Overlapping Activities
While overlapping activities are possible without Schedules, they become more likely when using Schedules due to factors such as worker timeouts. The same activity may run twice. As such, it is important to ensure activities are idempotent.
The concern is not limited to the same activity running concurrently. Different activities can also run concurrently when it is not expected, causing potential race conditions. There are no hard guarantees that when an activity starts, any previous attempts have completed.
These situations apply to non-scheduled workflows as well, but Schedules make them more likely.
Summary
Temporal Schedules are the right default for almost any recurring or calendar-driven workflow. The key takeaways from this post are:
- Default to Schedules over cron-style alternatives. They give you durability, observability, lifecycle controls, and pause/resume/backfill out of the box, with no extra infrastructure to maintain.
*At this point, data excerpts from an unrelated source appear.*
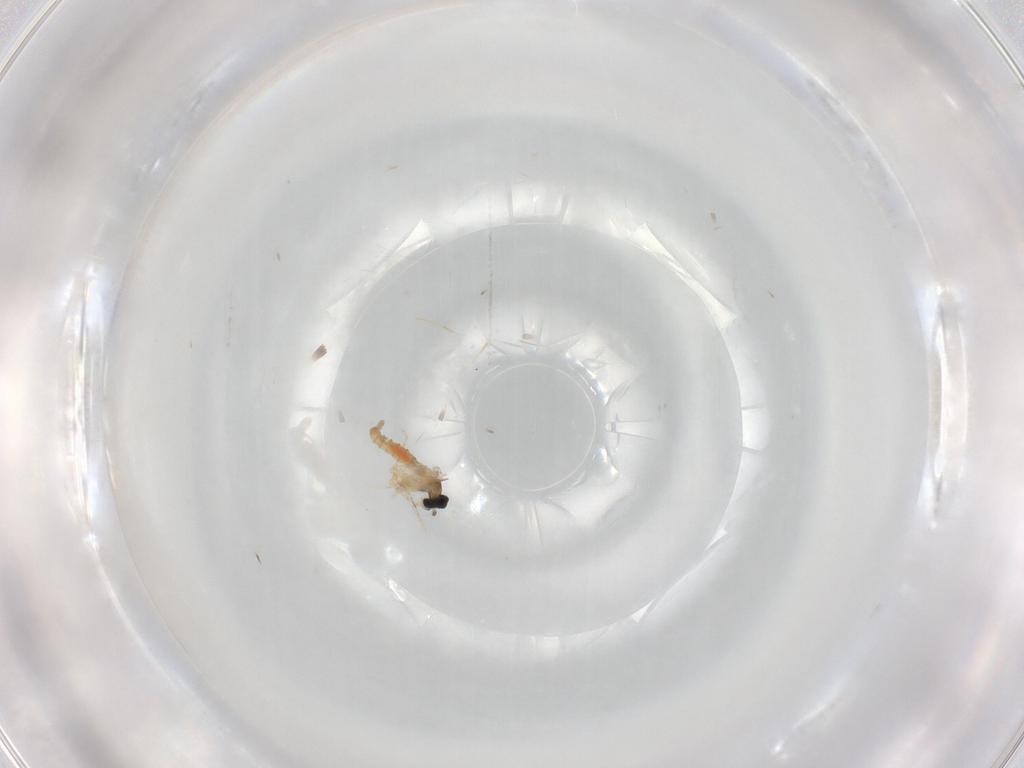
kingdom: Animalia
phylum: Arthropoda
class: Insecta
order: Diptera
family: Cecidomyiidae
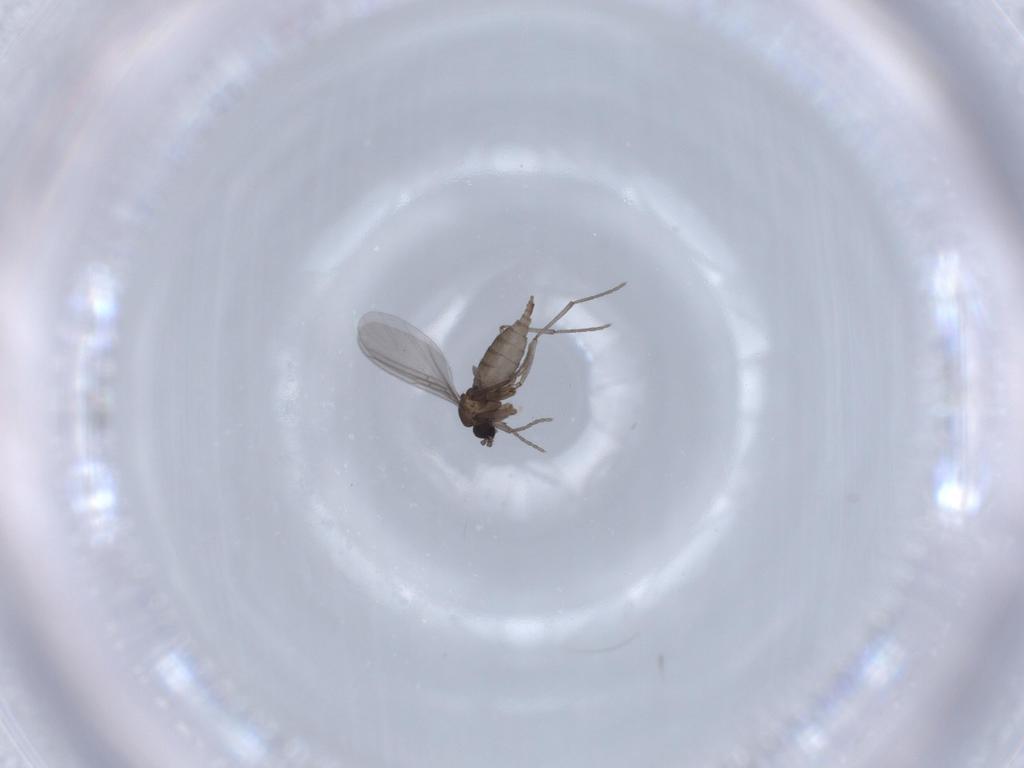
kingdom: Animalia
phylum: Arthropoda
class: Insecta
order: Diptera
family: Sciaridae
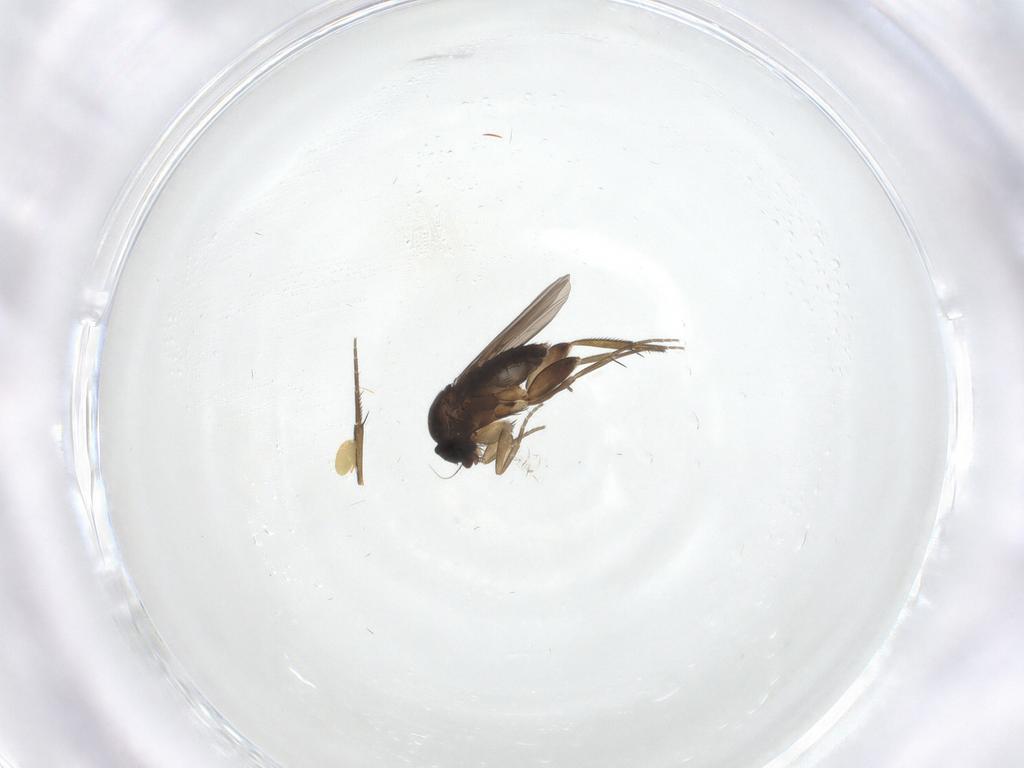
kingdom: Animalia
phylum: Arthropoda
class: Insecta
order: Diptera
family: Phoridae
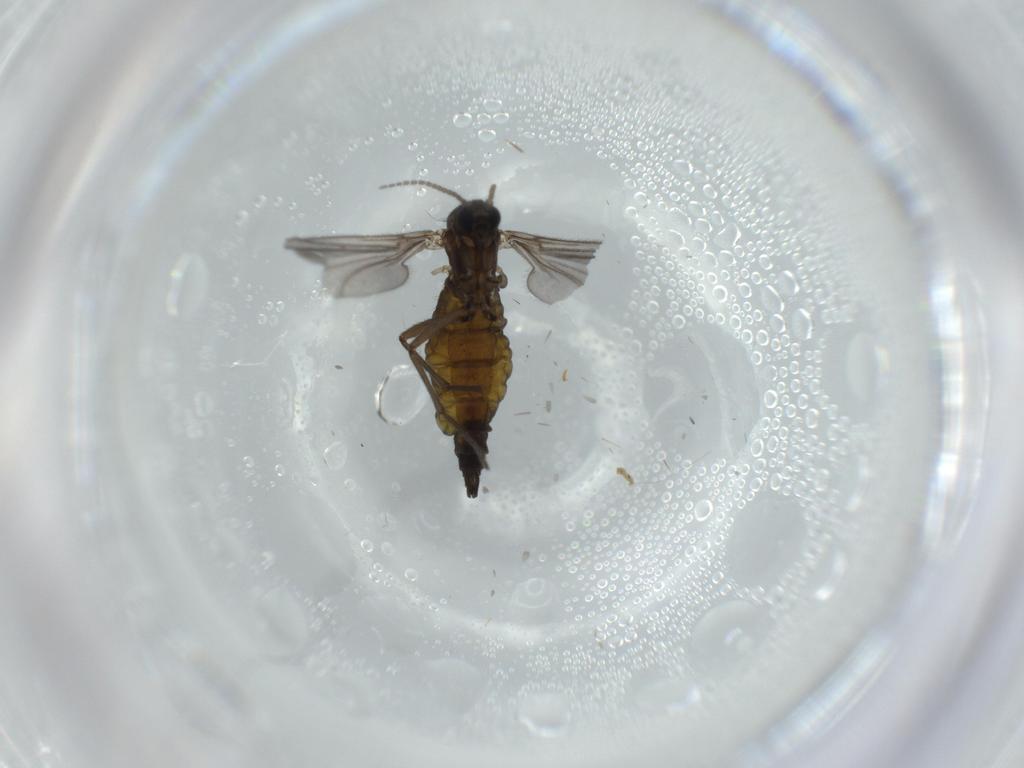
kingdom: Animalia
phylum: Arthropoda
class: Insecta
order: Diptera
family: Sciaridae
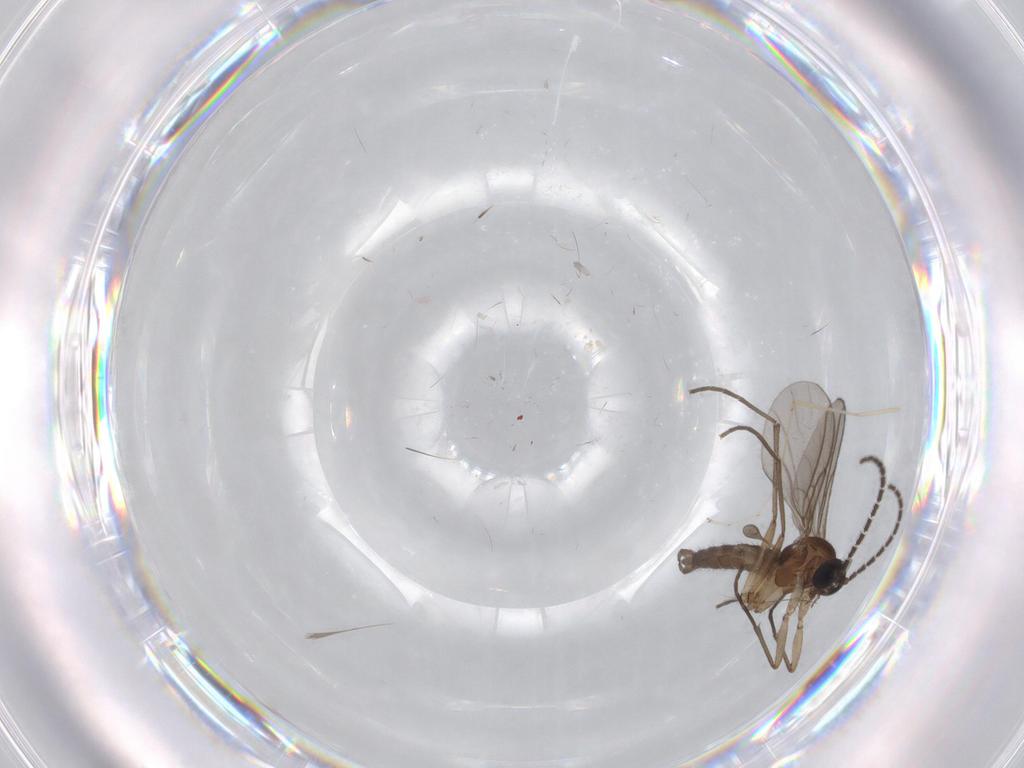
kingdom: Animalia
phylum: Arthropoda
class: Insecta
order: Diptera
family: Sciaridae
- Pick the right primitive for the job. Use a timer for relative delays inside a workflow, a Schedule for calendar-based or recurring runs, the
StartWorkflowstart-delay for one-shot delayed starts, and a long-running workflow when you need dynamic per-entity intervals or shared state that is read or written from outside. - Be deliberate about overlap. Choose your overlap policy intentionally, prefer non-overlapping policies when you can, and remember that
AllowAlldefines “most recent” by completion time, not start time. - Treat Schedules as code. Manage them through CI/CD, use stable Schedule IDs, and add jitter to avoid thundering herds at scale.
- Design activities to be idempotent. Schedules make overlapping activity executions more likely, and Temporal does not guarantee that prior attempts have finished before a new one begins.
- Plan for scale. Temporal can handle very large numbers of Schedules, but your cluster, namespace, and Worker fleet need to be provisioned for the simultaneous-fire burst rate.
Used together, these practices give you a scheduling layer that is both reliable in the face of failures and easy to evolve as your system grows.